Ok, in that case is it ignored due to this condition:
https://elixir.bootlin.com/linux/latest/source/kernel/sched/psi.c#L546
?
If so then I see what the problem might be. Please confirm.

>
> > recorded stall within the window breaches the threshold. And there
> > will be only one trigger generated per window, no matter how much
> > stall is being recorded after the threshold was breached.
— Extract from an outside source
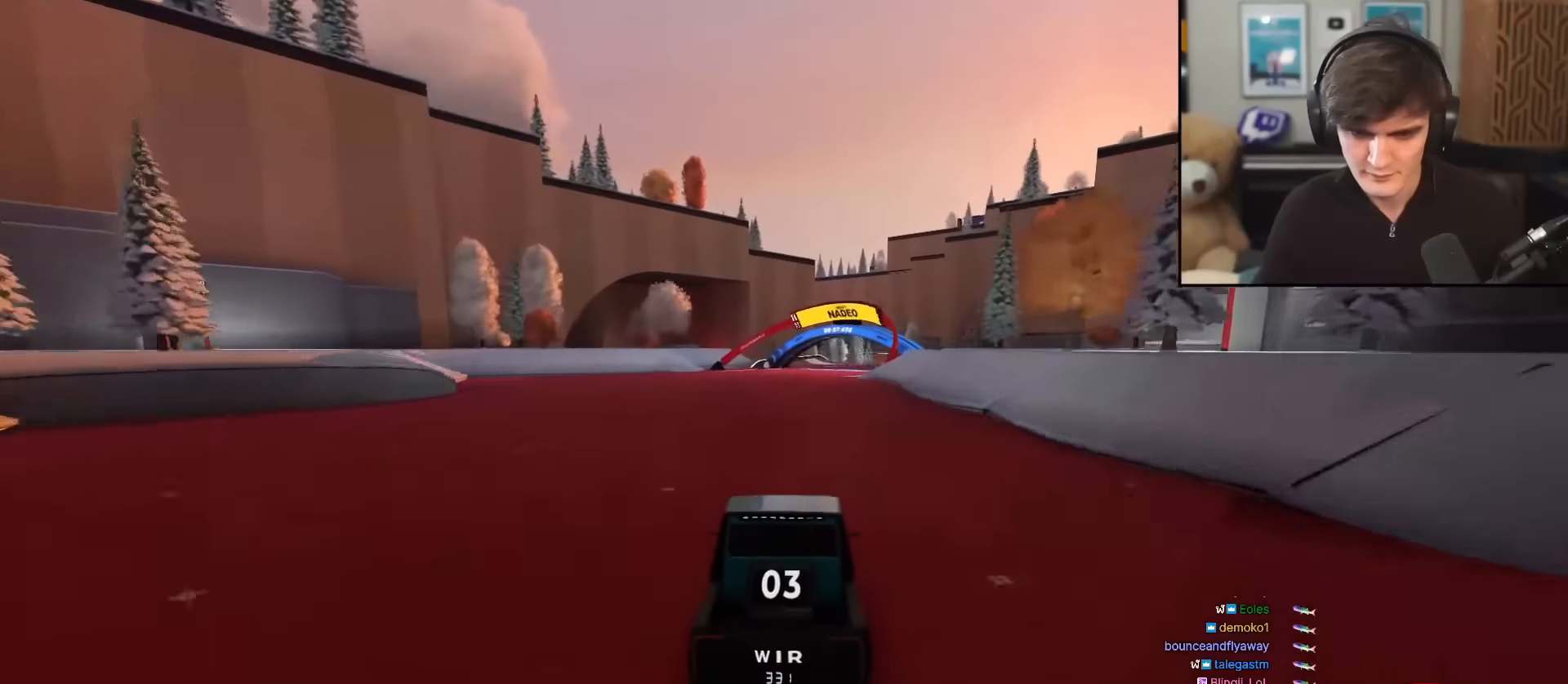
{"keys": ["up"], "events": [[283, "right", "down"], [333, "right", "up"]]}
> > Hopefully this clarifies the behavior?
>
> I don't think so. According to your opinion, if the total keeps no
> change in the last polling_min_period, then the growth during the 1-9
> min_periods which is much larger than the threshold will also be
> ignored. It does not make sense.
>
> https://elixir.bootlin.com/linux/latest/source/kernel/sched/psi.c#L529
> >
> > > >
> > > > > >
> > > > > > Signed-off-by: Zhaoyang Huang <zhaoyang.huang@unisoc.com>
> > > > > > ---
> > > > > >  include/linux/psi_types.h |  2 ++
> > > > > >  kernel/sched/psi.c        | 30 ++++++++++++++++++------------
> > > > > >  2 files changed, 20 insertions(+), 12 deletions(-)
> > > > > >
> > > > > > diff --git a/include/linux/psi_types.h b/include/linux/psi_types.h
> > > > > > index 0a23300..9533d2e 100644
> > > > > > --- a/include/linux/psi_types.h
> > > > > > +++ b/include/linux/psi_types.h
> > > > > > @@ -132,6 +132,8 @@ struct psi_trigger {
> > > > > >
> > > > > >         /* Refcounting to prevent premature destruction */
> > > > > >         struct kref refcount;
> > > > > > +
> > > > > > +       bool new_stall;
> > > > > >  };
> > > > > >
> > > > > >  struct psi_group {
> > > > > > diff --git a/kernel/sched/psi.c b/kernel/sched/psi.c
> > > > > > index 1652f2b..402718c 100644
> > > > > > --- a/kernel/sched/psi.c
> > > > > > +++ b/kernel/sched/psi.c
> > > > > > @@ -458,9 +458,12 @@ static void psi_avgs_work(struct work_struct *work)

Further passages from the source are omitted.